과제 목표:
아래 데이터의 모든 줄을 빈 줄은 빼고 번호 목록으로 옮겨 적으세요.

과제 자료:
::::::::

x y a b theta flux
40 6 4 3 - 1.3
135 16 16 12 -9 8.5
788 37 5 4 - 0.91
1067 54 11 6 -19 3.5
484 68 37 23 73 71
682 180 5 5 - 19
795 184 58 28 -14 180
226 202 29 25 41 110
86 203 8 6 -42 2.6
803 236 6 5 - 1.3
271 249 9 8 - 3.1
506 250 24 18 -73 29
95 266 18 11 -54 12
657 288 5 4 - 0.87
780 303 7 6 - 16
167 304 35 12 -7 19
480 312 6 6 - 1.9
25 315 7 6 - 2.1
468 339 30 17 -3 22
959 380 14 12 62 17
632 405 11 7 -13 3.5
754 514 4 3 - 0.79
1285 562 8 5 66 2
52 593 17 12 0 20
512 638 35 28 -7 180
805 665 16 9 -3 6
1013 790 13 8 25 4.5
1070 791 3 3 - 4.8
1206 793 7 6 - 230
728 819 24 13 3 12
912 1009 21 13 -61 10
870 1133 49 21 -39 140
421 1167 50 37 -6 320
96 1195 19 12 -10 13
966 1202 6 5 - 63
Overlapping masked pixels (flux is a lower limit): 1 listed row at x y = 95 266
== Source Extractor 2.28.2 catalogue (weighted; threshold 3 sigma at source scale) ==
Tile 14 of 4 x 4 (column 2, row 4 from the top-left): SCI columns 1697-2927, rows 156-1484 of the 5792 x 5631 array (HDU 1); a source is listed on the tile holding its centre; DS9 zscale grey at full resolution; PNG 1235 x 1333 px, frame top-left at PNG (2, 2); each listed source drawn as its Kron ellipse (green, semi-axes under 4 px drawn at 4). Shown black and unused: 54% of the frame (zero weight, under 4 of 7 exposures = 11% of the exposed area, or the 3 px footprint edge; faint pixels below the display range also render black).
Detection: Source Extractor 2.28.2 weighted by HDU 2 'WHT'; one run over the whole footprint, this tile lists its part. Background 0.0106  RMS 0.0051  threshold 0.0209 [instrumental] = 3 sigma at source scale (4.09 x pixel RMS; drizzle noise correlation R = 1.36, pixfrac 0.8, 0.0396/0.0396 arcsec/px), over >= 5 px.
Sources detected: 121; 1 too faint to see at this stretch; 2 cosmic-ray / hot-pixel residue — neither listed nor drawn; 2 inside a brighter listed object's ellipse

::::::::

정답 출력:
1. x y a b theta flux
2. 40 6 4 3 - 1.3
3. 135 16 16 12 -9 8.5
4. 788 37 5 4 - 0.91
5. 1067 54 11 6 -19 3.5
6. 484 68 37 23 73 71
7. 682 180 5 5 - 19
8. 795 184 58 28 -14 180
9. 226 202 29 25 41 110
10. 86 203 8 6 -42 2.6
11. 803 236 6 5 - 1.3
12. 271 249 9 8 - 3.1
13. 506 250 24 18 -73 29
14. 95 266 18 11 -54 12
15. 657 288 5 4 - 0.87
16. 780 303 7 6 - 16
17. 167 304 35 12 -7 19
18. 480 312 6 6 - 1.9
19. 25 315 7 6 - 2.1
20. 468 339 30 17 -3 22
21. 959 380 14 12 62 17
22. 632 405 11 7 -13 3.5
23. 754 514 4 3 - 0.79
24. 1285 562 8 5 66 2
25. 52 593 17 12 0 20
26. 512 638 35 28 -7 180
27. 805 665 16 9 -3 6
28. 1013 790 13 8 25 4.5
29. 1070 791 3 3 - 4.8
30. 1206 793 7 6 - 230
31. 728 819 24 13 3 12
32. 912 1009 21 13 -61 10
33. 870 1133 49 21 -39 140
34. 421 1167 50 37 -6 320
35. 96 1195 19 12 -10 13
36. 966 1202 6 5 - 63
37. Overlapping masked pixels (flux is a lower limit): 1 listed row at x y = 95 266
38. == Source Extractor 2.28.2 catalogue (weighted; threshold 3 sigma at source scale) ==
39. Tile 14 of 4 x 4 (column 2, row 4 from the top-left): SCI columns 1697-2927, rows 156-1484 of the 5792 x 5631 array (HDU 1); a source is listed on the tile holding its centre; DS9 zscale grey at full resolution; PNG 1235 x 1333 px, frame top-left at PNG (2, 2); each listed source drawn as its Kron ellipse (green, semi-axes under 4 px drawn at 4). Shown black and unused: 54% of the frame (zero weight, under 4 of 7 exposures = 11% of the exposed area, or the 3 px footprint edge; faint pixels below the display range also render black).
40. Detection: Source Extractor 2.28.2 weighted by HDU 2 'WHT'; one run over the whole footprint, this tile lists its part. Background 0.0106  RMS 0.0051  threshold 0.0209 [instrumental] = 3 sigma at source scale (4.09 x pixel RMS; drizzle noise correlation R = 1.36, pixfrac 0.8, 0.0396/0.0396 arcsec/px), over >= 5 px.
41. Sources detected: 121; 1 too faint to see at this stretch; 2 cosmic-ray / hot-pixel residue — neither listed nor drawn; 2 inside a brighter listed object's ellipse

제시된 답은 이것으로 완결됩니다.